Ci si sarebbe aspettato di più dai
Golden Smog, il supergruppo della no depression generation nato alla fine degli anni ottanta per iniziativa di alcuni membri dei Jayhawks (Gary Louris e Marc Perlman), dei Soul Asylum (Dan Murphy), dei Run Westy Run (Kraig Johnson) che sotto mentite spoglie si divertivano a suonare classici dei loro idoli giovanili: gli Stones, gli Eagles, i Thin Lizzy e i Bad Company. Poi il gioco si è fatto più grande e i Golden Smog hanno cominciato a incidere dischi e ad arruolare compagni di ventura ma non hanno mai fatto il botto, sia a livello commerciale sia a livello artistico. Nel 1992 hanno inciso
On Golden Smog e nel 1996 quello che è considerato il miglior frutto della loro unione,
Down By The Old Mainstream, un intreccio di pop, rock e country con rimandi ai Byrds.
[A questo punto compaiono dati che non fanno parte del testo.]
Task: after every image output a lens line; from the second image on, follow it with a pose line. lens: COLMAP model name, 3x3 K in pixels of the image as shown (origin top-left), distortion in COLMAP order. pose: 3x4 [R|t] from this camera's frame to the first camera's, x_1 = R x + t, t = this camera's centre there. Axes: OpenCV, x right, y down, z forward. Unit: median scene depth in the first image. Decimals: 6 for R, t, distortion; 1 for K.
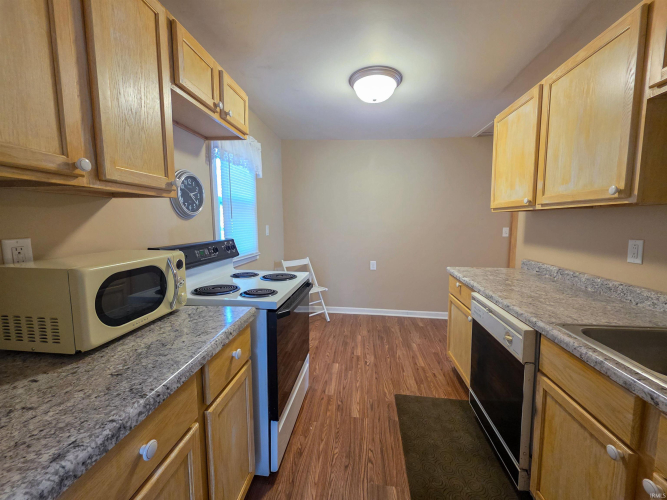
lens RADIAL K [[274.0, 0, 330.2], [0, 274.0, 248.0], [0, 0, 1]] dist [-0.000777, -0.000248]
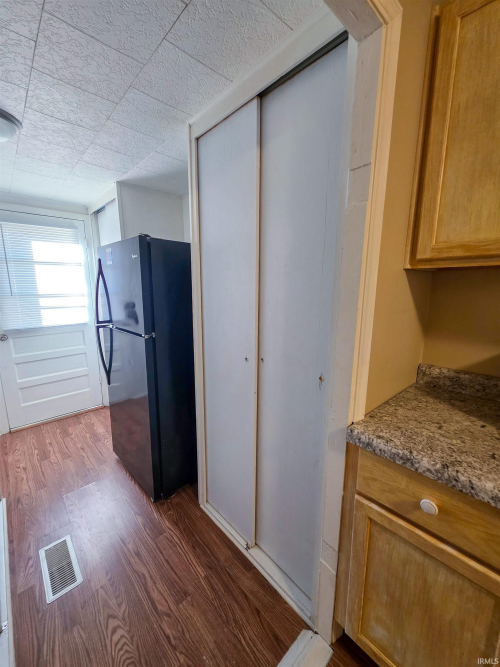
lens RADIAL K [[269.3, 0, 250.0], [0, 269.3, 333.5], [0, 0, 1]] dist [0.000470, -0.000154]
pose [[-0.650653, 0.139834, -0.746390, 0.210791], [-0.068619, 0.968052, 0.241179, -0.067745], [0.756269, 0.208140, -0.620270, 0.367011]]
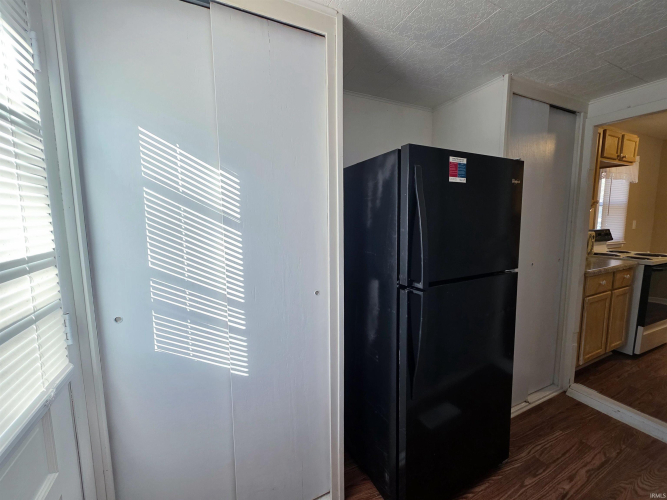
lens RADIAL K [[274.0, 0, 330.2], [0, 274.0, 248.0], [0, 0, 1]] dist [-0.000777, -0.000248]
pose [[0.533417, 0.094333, -0.840575, 0.153200], [-0.074496, 0.995139, 0.064405, 0.120476], [0.842565, 0.028265, 0.537852, -1.524033]]
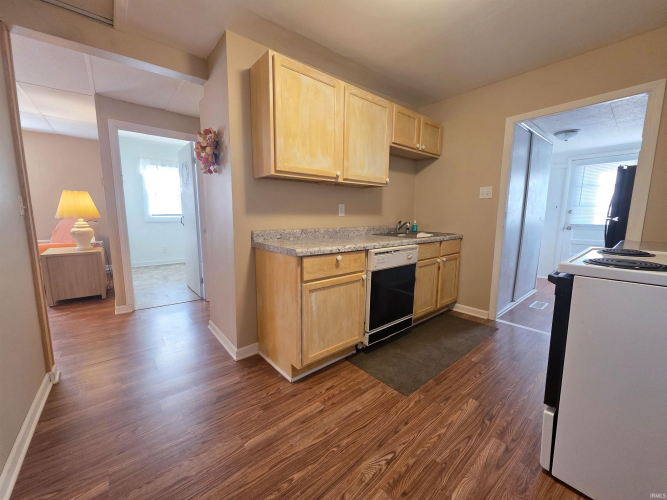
lens RADIAL K [[269.3, 0, 330.2], [0, 269.3, 249.2], [0, 0, 1]] dist [0.000470, -0.000154]
pose [[-0.733123, -0.091297, 0.673940, -0.127471], [0.063708, 0.977372, 0.201706, -0.091827], [-0.677105, 0.190811, -0.710718, 2.101296]]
Ci sono state altre incisioni nella loro avventura artistica e nelle loro fila è passato anche Jeff Tweedy di Wilco e uno dei membri fondatori dei Big Star, Jody Stephens. Qualche mese fa è uscito un nuovo album
Another Fine Day ma è passato quasi in silenzio, ora arriva, col titolo che parafrasa il celebre disco di Dylan del 1974, un appendice di quel disco: un ep di otto canzoni che riassumono nel giro di venticinque minuti la gamma delle influenze musicali dei Golden Smog, Le cose rilevanti riguardano una bella e trascinante versione di
Starman del Bowie Stardust e due originali,
Can't Even Tie Your Own Shoes e
Look At You Now che portano a galla una sentita vocazione pop e glam del gruppo, un lato sempre presente nelle loro composizioni fin dagli inizi, giustificato dall'amore verso i Faces, David Bowie, i Mott The Hoople, il rock inglese in generale, i Big Star.
In questo ambito i
Golden Smog ci sanno fare e risultano credibili, senza scimmiottare un genere lo rinfrescano con una buona dose di modernità e gli danno una verve tutta loro. Meno arzilli paiono quando tentano di rifare le Violent Femmes con la scheggia di
Insecure o creano strane alchimie pop (
Scotch On Ice) partendo con Dylan e finendo con coretti e voci alla Beatles o addirittura tentano la carta della lounge music con un intermezzo strumentale (
Magician) al ritmo di samba.
Nella cover di
Tarpit dei Dinosaur Jr. riescono invece a ricreare il paesaggio lunatico e acustico del gruppo di J.Mascis, rispettandone l'andamento un po' stranito e sballato e dove fanno veramente bene è in
Without A Struggle che ha belle chitarre acustiche e slide (Dan Murphy e Kraig Johnson), voci giuste, un'armonica in sottofondo e quella dolente atmosfera bluesy che ricorda gli Stones influenzati da Gram Parsons, No Expectations per intenderci. Un aspetto che i Golden Smog dovrebbero esplorare più a fondo.